À la une | 26/04/2019

Veines urbaines: dix ans de mix culturel

Du 27 avril au 8 juin, le festival Veines urbaines, dédié à toutes les formes d'art urbain, est de retour au centre socioculturel Jean-Prévost pour une dixième édition toujours plus ambitieuse.

Sur les murs ou posés sur le bureau de Samuel Dutier, le directeur du centre Jean-Prévost, les souvenirs des précédentes éditions du festival Veines urbaines affichent la couleur. Et cette année, le rendez-vous stéphanais dédié aux arts urbains fête ses dix années d'existence du samedi 27 avril au samedi 8 juin.
Une aventure lancée presque en famille par Samuel Dutier et son artiste de frère Nicolas, alias Nikko KKO, un an à peine après son arrivée à la tête de la structure socioculturelle. « Notre ambition, c'était de proposer un événement qui puisse aller chercher un autre public que celui qui fréquentait déjà le centre, un public plus jeune notamment, rappelle aujourd'hui l'organisateur. Mais il ne s'agissait pas de faire uniquement du graff'. Notre volonté, c'était d'explorer de multiples formes d'expression : la photographie, le dessin, le travail des plasticiens, les installations... » Dès le départ, le principe d'une exposition regroupant de multiples signatures, venues de l'agglomération mais pas seulement, est arrêté. Tout comme celui de créer un événement vivant qui s'exporte hors des murs du centre. « On voulait montrer que c'était un moyen d'expression accessible à tous grâce à de la création “live”, à de petits ateliers... »

Au fil des éditions, l'offre s'étoffe. Des collectifs d'artistes reçoivent carte blanche pour s'approprier un coin du bâtiment, presque au sens littéral du terme, et laisser libre court à leur imagination. Le « Yeti » du collectif Beat en 2017, « l'appartement » du collectif HSH en 2014 ou le métro new-yorkais en 3D du collectif ACC l'année précédente sont encore dans toutes les mémoires...
La danse, la musique ou la culture « skate » s'invitent tout naturellement dans la programmation par petites touches. Et la journée d'ouverture est devenue un rendez-vous d'échanges et de rencontres qui attire bien au-delà de la ville et de l'agglomération. « On s'est dit qu'on était sur la bonne voie lorsque des artistes que nous ne connaissions pas forcément sont venus vers nous pour nous dire qu'ils avaient envie de participer, d'exposer leurs créations », continue Samuel Dutier qui n'imaginait pas forcément voir le festival prendre une telle ampleur, au point de devenir l'une des pierres angulaires de l'Urban Mix, le réseau regroupant l'espace culturel François-Mitterrand à Canteleu et la Traverse à Cléon, deux salles friandes elles aussi des arts urbains. « Cela nous permet de monter des projets de plus grande ampleur et de toucher un public plus large. » Ce qui était, il y a dix ans, la première ambition. Pari réussi.
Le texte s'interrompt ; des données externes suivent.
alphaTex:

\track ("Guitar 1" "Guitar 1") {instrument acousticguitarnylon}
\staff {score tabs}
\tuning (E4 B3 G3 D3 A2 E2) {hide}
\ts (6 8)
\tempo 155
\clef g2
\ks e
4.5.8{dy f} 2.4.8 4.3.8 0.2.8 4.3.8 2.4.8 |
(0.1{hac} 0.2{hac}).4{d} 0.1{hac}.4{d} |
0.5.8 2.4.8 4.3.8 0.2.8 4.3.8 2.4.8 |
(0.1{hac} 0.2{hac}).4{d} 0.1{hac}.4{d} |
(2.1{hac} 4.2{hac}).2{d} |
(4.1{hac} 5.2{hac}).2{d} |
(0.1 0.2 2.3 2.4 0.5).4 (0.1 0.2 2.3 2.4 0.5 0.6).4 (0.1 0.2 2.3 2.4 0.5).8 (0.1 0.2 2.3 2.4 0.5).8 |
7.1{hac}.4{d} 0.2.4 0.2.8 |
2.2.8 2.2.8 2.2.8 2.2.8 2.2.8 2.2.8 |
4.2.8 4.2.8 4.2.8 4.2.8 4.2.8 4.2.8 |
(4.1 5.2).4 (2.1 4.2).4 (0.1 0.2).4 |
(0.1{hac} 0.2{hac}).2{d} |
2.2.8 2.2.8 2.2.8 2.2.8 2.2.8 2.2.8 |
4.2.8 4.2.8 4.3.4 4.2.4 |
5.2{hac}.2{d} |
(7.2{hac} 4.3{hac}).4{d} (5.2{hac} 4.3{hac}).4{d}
Pour cette 10e édition, c'est le graffeur rouennais Kejo, déjà présent à de multiples reprises, qui sera l'invité d'honneur pour une carte blanche. Il aura également la responsabilité d'un atelier pour créer une fresque avec des jeunes le temps du festival.
Comme chaque année, le vernissage sera l'occasion d'investir la place Jean-Prévost avec des démonstration en live de graff' sur le cube bien connu des habitués dans une ambiance musicale. Le skate-park de Rouen s'installera lui tout l'après midi avec ses animateurs pour des démonstrations et des initiations de skate board et de trottinettes. Des initiations à la danse hip-hop et des battles seront également organisées pour cette discipline en passe de devenir olympique. Des stages et des ateliers de danse auront également lieu jusqu'au 8 juin dans le cadre du festival.

• Du 27 avril au 8 juin, du mardi au samedi, aux heures d'ouverture du centre Jean-Prévost. Tél.: 02.32.95.83.66.